DIRECTIONS: Look through the lines below and copy each one that includes "wrist".

SOURCE MATERIAL:
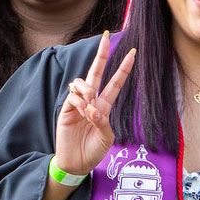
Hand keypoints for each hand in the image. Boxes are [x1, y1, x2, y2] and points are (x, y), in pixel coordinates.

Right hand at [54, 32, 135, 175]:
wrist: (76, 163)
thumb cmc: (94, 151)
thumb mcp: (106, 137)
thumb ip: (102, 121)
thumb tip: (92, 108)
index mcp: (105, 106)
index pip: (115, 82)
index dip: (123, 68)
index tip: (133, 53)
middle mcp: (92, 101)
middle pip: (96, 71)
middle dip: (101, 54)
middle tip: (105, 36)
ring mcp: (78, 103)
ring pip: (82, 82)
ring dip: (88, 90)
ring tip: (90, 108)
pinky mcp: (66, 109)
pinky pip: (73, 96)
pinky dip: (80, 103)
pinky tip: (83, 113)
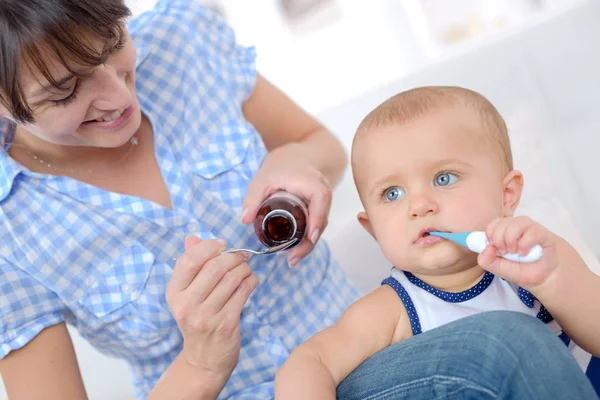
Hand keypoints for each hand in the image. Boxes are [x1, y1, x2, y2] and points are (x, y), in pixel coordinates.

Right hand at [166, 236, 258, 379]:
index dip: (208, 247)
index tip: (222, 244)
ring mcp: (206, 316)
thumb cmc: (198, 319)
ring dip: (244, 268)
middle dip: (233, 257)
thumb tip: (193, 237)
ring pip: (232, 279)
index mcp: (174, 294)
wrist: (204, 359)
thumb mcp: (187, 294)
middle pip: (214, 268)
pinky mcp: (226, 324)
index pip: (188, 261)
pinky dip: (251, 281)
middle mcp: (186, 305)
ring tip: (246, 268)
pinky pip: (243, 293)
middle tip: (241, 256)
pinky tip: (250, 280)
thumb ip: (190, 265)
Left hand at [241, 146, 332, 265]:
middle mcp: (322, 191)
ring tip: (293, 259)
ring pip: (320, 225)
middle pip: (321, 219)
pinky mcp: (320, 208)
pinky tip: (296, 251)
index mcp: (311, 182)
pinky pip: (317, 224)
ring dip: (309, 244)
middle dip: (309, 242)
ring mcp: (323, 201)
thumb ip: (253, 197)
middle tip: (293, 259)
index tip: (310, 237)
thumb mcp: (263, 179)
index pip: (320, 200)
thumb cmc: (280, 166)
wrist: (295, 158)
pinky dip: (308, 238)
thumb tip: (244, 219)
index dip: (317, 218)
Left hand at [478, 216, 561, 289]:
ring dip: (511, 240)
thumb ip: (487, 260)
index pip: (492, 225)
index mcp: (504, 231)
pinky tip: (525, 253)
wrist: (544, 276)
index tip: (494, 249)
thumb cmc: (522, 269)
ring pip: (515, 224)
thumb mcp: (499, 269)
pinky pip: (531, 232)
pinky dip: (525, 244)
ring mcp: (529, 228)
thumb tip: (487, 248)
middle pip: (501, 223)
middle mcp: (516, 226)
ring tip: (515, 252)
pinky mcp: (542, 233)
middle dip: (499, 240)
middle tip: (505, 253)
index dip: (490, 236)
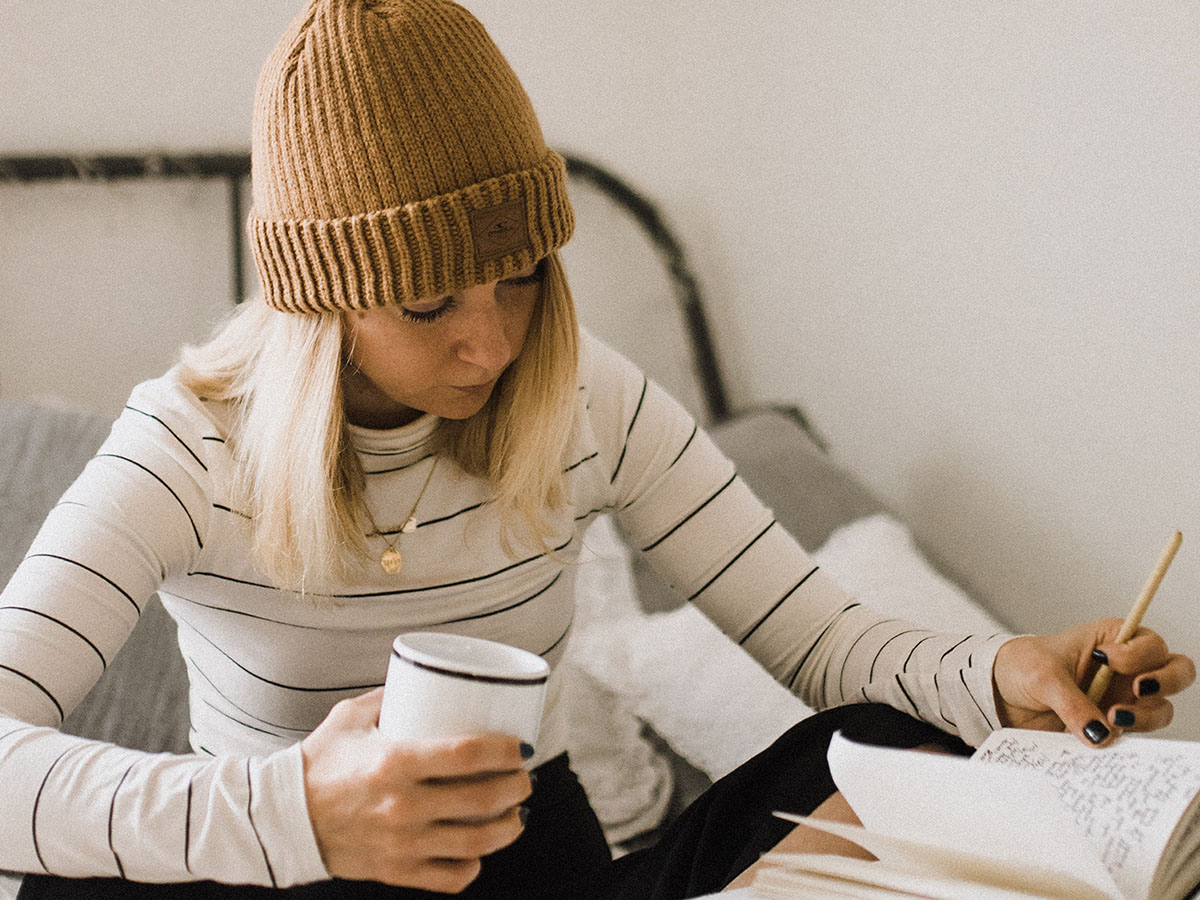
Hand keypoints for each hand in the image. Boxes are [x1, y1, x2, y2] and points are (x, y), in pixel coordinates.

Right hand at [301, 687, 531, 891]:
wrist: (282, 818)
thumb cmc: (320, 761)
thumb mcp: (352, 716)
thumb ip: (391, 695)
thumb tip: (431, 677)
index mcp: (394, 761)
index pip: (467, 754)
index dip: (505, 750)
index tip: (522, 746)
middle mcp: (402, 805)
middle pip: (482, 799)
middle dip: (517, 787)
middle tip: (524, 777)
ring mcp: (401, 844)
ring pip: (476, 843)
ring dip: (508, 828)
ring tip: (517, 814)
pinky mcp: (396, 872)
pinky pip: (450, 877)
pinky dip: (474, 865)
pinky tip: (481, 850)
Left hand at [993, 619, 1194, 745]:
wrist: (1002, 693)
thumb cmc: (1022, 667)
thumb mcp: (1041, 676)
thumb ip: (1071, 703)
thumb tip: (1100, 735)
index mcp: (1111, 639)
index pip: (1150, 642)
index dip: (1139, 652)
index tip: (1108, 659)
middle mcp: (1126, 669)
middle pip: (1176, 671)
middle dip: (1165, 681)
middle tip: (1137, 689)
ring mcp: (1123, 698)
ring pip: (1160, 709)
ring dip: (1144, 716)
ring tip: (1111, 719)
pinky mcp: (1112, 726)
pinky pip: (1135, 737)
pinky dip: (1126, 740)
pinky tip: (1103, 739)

* * *

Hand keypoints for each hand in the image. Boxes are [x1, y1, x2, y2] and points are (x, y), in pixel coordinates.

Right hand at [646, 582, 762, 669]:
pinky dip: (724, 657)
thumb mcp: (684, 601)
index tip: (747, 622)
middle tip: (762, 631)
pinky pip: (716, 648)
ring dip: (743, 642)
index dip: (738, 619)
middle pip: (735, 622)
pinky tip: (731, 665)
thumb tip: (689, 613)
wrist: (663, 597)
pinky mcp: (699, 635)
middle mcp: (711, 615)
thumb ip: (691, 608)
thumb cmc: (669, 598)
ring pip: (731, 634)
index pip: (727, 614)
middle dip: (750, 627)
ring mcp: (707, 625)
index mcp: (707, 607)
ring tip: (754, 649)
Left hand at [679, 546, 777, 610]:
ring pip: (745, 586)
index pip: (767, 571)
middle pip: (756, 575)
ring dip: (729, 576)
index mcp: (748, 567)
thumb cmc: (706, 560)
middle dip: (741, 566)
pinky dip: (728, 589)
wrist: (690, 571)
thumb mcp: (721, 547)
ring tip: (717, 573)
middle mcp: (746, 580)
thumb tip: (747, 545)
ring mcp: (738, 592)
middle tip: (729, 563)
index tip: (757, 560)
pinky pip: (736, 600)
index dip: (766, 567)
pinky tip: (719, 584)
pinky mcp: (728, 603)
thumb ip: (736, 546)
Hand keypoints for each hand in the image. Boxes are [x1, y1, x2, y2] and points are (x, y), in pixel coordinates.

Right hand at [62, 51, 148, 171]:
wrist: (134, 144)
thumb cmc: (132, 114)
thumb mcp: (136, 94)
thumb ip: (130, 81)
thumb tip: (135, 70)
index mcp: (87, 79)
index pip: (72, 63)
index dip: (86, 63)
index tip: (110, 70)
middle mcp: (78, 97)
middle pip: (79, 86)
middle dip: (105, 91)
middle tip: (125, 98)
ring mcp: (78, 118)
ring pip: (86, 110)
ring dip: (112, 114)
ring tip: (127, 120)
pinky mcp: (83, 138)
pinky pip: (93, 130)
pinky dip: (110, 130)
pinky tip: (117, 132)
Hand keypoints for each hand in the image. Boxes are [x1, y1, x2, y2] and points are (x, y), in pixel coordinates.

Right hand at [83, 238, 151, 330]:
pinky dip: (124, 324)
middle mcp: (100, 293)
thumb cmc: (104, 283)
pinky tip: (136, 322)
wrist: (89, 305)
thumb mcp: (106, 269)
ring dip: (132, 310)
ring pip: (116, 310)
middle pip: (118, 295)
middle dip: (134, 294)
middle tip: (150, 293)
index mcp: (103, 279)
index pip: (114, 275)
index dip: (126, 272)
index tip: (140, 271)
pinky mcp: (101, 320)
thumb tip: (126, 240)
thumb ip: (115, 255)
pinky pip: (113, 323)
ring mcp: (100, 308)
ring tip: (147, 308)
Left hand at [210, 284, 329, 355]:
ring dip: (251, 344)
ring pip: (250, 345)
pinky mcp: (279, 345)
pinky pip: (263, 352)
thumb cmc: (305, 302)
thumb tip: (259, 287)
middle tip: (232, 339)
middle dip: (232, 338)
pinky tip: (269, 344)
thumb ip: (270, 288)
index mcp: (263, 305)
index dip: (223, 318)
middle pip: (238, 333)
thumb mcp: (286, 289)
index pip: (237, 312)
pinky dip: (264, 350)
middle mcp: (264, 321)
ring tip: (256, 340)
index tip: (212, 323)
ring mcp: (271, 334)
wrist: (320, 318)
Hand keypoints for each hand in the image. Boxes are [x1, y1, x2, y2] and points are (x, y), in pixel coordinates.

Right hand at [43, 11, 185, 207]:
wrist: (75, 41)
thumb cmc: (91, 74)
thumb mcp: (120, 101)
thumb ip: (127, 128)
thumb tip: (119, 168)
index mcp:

THE ANSWER:
wrist: (76, 163)
wrist: (204, 359)
wrist: (295, 158)
wrist: (544, 276)
wrist: (282, 818)
wrist: (1002, 693)
wrist: (663, 597)
wrist: (690, 571)
wrist: (134, 144)
wrist: (89, 305)
wrist: (320, 318)
wrist: (75, 41)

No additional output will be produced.